#### [What the task requires]
Reproduce word for word the part of the rows that opens with their first line and closes with the line containing "Style ESA). If you have an overpayment of any", both ends included.

===== Supplied data =====

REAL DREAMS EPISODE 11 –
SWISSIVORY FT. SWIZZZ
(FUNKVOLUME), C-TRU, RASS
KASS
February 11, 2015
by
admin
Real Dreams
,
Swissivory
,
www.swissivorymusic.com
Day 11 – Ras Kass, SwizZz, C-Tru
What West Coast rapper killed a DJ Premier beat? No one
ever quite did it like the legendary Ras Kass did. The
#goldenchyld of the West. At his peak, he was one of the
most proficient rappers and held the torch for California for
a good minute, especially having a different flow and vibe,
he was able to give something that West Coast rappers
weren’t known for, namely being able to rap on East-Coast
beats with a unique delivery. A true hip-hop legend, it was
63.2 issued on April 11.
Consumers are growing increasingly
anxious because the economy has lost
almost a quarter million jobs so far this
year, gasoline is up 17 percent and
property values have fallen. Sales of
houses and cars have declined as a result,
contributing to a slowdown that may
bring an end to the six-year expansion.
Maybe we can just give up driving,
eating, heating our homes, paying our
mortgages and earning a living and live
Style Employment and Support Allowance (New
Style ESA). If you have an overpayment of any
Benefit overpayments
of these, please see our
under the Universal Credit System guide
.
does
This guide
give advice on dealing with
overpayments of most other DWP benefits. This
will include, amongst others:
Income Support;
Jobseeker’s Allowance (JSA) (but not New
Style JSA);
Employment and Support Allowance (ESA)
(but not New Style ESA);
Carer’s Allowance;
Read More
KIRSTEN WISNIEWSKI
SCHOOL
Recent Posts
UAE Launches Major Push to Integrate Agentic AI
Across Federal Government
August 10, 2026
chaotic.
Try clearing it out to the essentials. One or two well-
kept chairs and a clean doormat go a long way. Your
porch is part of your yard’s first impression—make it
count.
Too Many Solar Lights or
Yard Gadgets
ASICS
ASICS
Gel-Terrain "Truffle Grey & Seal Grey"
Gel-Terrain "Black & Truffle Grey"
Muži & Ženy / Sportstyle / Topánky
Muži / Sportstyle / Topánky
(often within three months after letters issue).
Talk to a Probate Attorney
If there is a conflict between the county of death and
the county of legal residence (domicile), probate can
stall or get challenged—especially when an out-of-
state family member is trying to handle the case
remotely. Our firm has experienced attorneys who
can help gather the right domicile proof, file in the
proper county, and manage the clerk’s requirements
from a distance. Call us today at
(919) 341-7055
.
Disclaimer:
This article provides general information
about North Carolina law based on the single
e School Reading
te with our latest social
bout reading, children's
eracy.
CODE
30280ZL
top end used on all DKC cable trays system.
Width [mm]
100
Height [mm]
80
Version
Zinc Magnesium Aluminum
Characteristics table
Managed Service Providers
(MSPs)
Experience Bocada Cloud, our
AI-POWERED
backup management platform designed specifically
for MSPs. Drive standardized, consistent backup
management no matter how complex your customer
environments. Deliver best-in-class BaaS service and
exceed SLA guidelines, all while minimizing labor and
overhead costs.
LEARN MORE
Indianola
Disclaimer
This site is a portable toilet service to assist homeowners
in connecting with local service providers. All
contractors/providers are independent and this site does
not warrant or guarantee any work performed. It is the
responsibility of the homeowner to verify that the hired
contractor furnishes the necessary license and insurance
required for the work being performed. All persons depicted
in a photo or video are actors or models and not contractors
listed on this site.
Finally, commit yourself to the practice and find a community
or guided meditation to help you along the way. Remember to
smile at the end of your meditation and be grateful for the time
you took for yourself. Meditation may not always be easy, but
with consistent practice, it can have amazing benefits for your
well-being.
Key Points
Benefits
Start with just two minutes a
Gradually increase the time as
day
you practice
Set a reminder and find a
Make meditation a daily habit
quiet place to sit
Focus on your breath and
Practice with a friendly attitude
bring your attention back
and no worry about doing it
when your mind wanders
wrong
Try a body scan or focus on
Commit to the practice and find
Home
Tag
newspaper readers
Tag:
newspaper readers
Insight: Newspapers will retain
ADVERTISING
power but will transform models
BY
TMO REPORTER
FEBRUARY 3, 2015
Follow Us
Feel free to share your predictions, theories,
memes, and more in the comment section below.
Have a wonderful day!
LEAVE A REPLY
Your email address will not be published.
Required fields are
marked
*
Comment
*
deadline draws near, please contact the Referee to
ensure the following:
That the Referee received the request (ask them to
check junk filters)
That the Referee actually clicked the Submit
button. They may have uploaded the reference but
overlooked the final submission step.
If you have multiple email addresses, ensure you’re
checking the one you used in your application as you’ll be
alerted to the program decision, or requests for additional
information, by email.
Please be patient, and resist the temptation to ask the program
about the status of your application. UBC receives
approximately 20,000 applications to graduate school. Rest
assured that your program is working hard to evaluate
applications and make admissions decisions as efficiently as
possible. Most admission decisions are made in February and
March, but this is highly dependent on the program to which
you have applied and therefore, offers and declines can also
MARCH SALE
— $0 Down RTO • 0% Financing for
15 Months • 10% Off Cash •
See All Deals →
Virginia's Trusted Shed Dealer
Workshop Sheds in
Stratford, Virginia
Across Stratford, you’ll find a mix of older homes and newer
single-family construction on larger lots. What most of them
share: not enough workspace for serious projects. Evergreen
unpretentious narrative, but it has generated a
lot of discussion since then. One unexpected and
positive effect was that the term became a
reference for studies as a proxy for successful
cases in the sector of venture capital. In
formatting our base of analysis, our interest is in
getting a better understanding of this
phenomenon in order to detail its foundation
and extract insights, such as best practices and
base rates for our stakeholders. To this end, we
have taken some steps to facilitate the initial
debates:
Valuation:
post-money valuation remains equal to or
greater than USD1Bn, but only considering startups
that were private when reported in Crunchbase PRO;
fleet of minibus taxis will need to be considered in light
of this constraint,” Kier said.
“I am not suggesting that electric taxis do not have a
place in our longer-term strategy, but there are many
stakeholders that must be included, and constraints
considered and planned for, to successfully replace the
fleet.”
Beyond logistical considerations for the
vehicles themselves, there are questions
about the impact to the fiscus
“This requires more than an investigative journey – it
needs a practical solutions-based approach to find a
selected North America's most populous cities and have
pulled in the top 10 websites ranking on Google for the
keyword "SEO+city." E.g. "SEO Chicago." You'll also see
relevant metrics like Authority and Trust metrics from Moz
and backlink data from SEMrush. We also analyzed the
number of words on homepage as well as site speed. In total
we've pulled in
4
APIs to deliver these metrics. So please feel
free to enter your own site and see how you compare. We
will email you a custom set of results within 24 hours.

=====

#### [Your solution]
REAL DREAMS EPISODE 11 –
SWISSIVORY FT. SWIZZZ
(FUNKVOLUME), C-TRU, RASS
KASS
February 11, 2015
by
admin
Real Dreams
,
Swissivory
,
www.swissivorymusic.com
Day 11 – Ras Kass, SwizZz, C-Tru
What West Coast rapper killed a DJ Premier beat? No one
ever quite did it like the legendary Ras Kass did. The
#goldenchyld of the West. At his peak, he was one of the
most proficient rappers and held the torch for California for
a good minute, especially having a different flow and vibe,
he was able to give something that West Coast rappers
weren’t known for, namely being able to rap on East-Coast
beats with a unique delivery. A true hip-hop legend, it was
63.2 issued on April 11.
Consumers are growing increasingly
anxious because the economy has lost
almost a quarter million jobs so far this
year, gasoline is up 17 percent and
property values have fallen. Sales of
houses and cars have declined as a result,
contributing to a slowdown that may
bring an end to the six-year expansion.
Maybe we can just give up driving,
eating, heating our homes, paying our
mortgages and earning a living and live
Style Employment and Support Allowance (New
Style ESA). If you have an overpayment of any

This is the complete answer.